*Problem details*
Reproduce the text of the records below word for word, omitting the pictures.

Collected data
>>>>
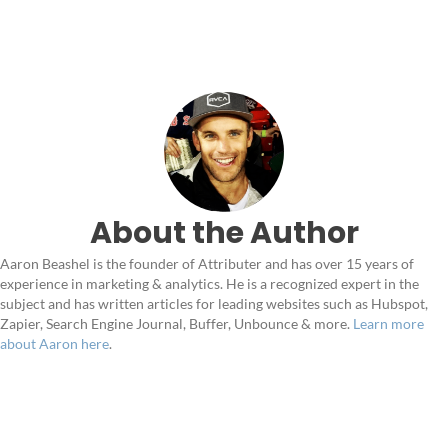
About the Author
Aaron Beashel is the founder of Attributer and has over 15 years of
experience in marketing & analytics. He is a recognized expert in the
subject and has written articles for leading websites such as Hubspot,
Zapier, Search Engine Journal, Buffer, Unbounce & more.
Learn more
about Aaron here
.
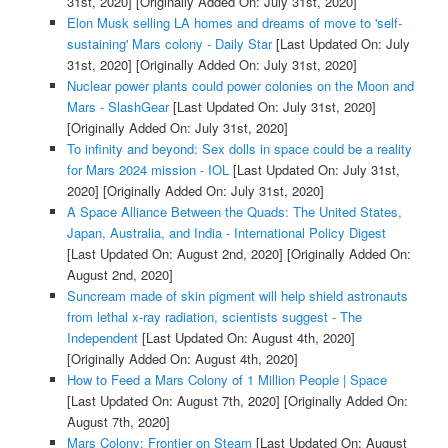
31st, 2020]
[Originally Added On: July 31st, 2020]
Elon Musk selling LA homes and dreams of move to 'self-
sustaining' Mars colony - Daily Star
[Last Updated On: July
31st, 2020]
[Originally Added On: July 31st, 2020]
Nuclear power plants could power colonies on the Moon and
Mars - SlashGear
[Last Updated On: July 31st, 2020]
[Originally Added On: July 31st, 2020]
To infinity and beyond: Sex dolls in space could be a reality
for Mars 2024 mission - IOL
[Last Updated On: July 31st,
2020]
[Originally Added On: July 31st, 2020]
A Space Alliance Between the Quads: The United States,
Japan, Australia, and India - International Policy Digest
[Last Updated On: August 2nd, 2020]
[Originally Added On:
August 2nd, 2020]
Suncream made of skin pigment will help shield astronauts
from lethal x-ray radiation, scientists suggest - The
Independent
[Last Updated On: August 4th, 2020]
[Originally Added On: August 4th, 2020]
How to Feed a Mars Colony of 1 Million People | Space
[Last Updated On: August 7th, 2020]
[Originally Added On:
August 7th, 2020]
Mars Colony: Frontier on Steam
[Last Updated On: August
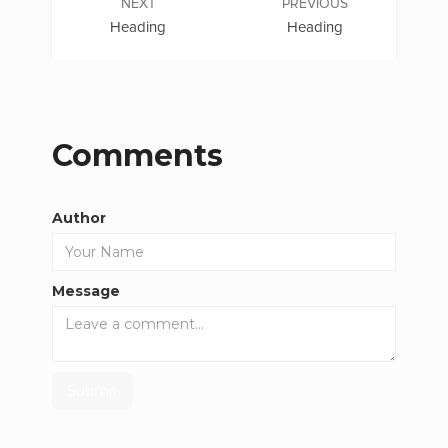
NEXT
PREVIOUS
Heading
Heading
Comments
Author
Message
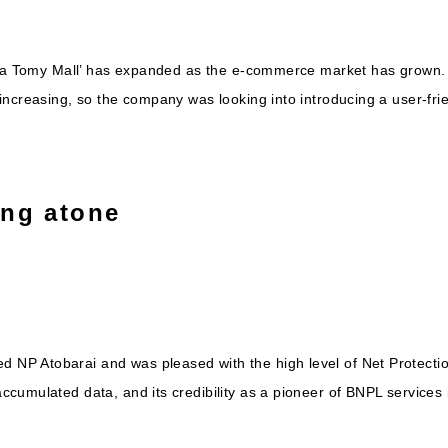
kara Tomy Mall’ has expanded as the e-commerce market has grown
increasing, so the company was looking into introducing a user-fr
ing atone
P Atobarai and was pleased with the high level of Net Protection
cumulated data, and its credibility as a pioneer of BNPL services 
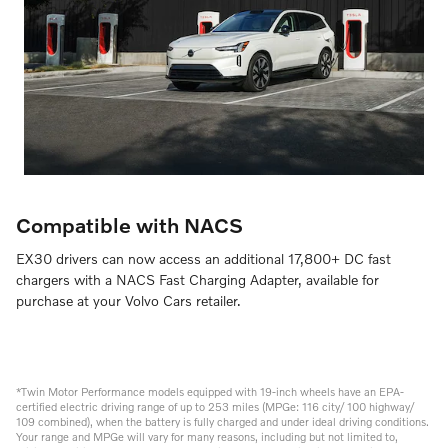
Compatible with NACS
EX30 drivers can now access an additional 17,800+ DC fast
chargers with a NACS Fast Charging Adapter, available for
purchase at your Volvo Cars retailer.
*Twin Motor Performance models equipped with 19-inch wheels have an EPA-
certified electric driving range of up to 253 miles (MPGe: 116 city/ 100 highway/
109 combined), when the battery is fully charged and under ideal driving conditions.
Your range and MPGe will vary for many reasons, including but not limited to,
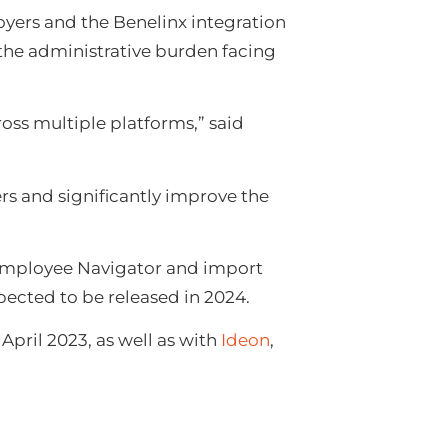
oyers and the Benelinx integration
 the administrative burden facing
oss multiple platforms,” said
rs and significantly improve the
o Employee Navigator and import
xpected to be released in 2024.
pril 2023, as well as with
Ideon
,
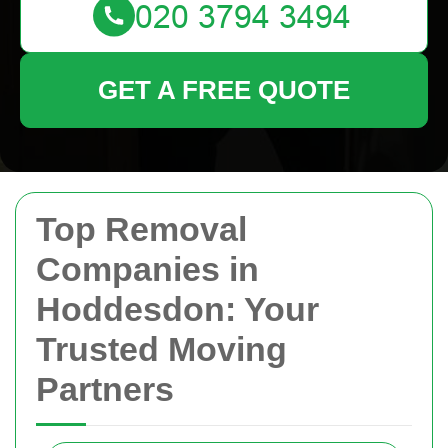
GET A FREE QUOTE
Top Removal
Companies in
Hoddesdon: Your
Trusted Moving
Partners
<<<<
*Result of the task*
About the Author
Aaron Beashel is the founder of Attributer and has over 15 years of
experience in marketing & analytics. He is a recognized expert in the
subject and has written articles for leading websites such as Hubspot,
Zapier, Search Engine Journal, Buffer, Unbounce & more.
Learn more
about Aaron here
.
31st, 2020]
[Originally Added On: July 31st, 2020]
Elon Musk selling LA homes and dreams of move to 'self-
sustaining' Mars colony - Daily Star
[Last Updated On: July
31st, 2020]
[Originally Added On: July 31st, 2020]
Nuclear power plants could power colonies on the Moon and
Mars - SlashGear
[Last Updated On: July 31st, 2020]
[Originally Added On: July 31st, 2020]
To infinity and beyond: Sex dolls in space could be a reality
for Mars 2024 mission - IOL
[Last Updated On: July 31st,
2020]
[Originally Added On: July 31st, 2020]
A Space Alliance Between the Quads: The United States,
Japan, Australia, and India - International Policy Digest
[Last Updated On: August 2nd, 2020]
[Originally Added On:
August 2nd, 2020]
Suncream made of skin pigment will help shield astronauts
from lethal x-ray radiation, scientists suggest - The
Independent
[Last Updated On: August 4th, 2020]
[Originally Added On: August 4th, 2020]
How to Feed a Mars Colony of 1 Million People | Space
[Last Updated On: August 7th, 2020]
[Originally Added On:
August 7th, 2020]
Mars Colony: Frontier on Steam
[Last Updated On: August
NEXT
PREVIOUS
Heading
Heading
Comments
Author
Message
kara Tomy Mall’ has expanded as the e-commerce market has grown
increasing, so the company was looking into introducing a user-fr
ing atone
P Atobarai and was pleased with the high level of Net Protection
cumulated data, and its credibility as a pioneer of BNPL services 
Compatible with NACS
EX30 drivers can now access an additional 17,800+ DC fast
chargers with a NACS Fast Charging Adapter, available for
purchase at your Volvo Cars retailer.
*Twin Motor Performance models equipped with 19-inch wheels have an EPA-
certified electric driving range of up to 253 miles (MPGe: 116 city/ 100 highway/
109 combined), when the battery is fully charged and under ideal driving conditions.
Your range and MPGe will vary for many reasons, including but not limited to,
oyers and the Benelinx integration
 the administrative burden facing
oss multiple platforms,” said
rs and significantly improve the
o Employee Navigator and import
xpected to be released in 2024.
pril 2023, as well as with
Ideon
,
GET A FREE QUOTE
Top Removal
Companies in
Hoddesdon: Your
Trusted Moving
Partners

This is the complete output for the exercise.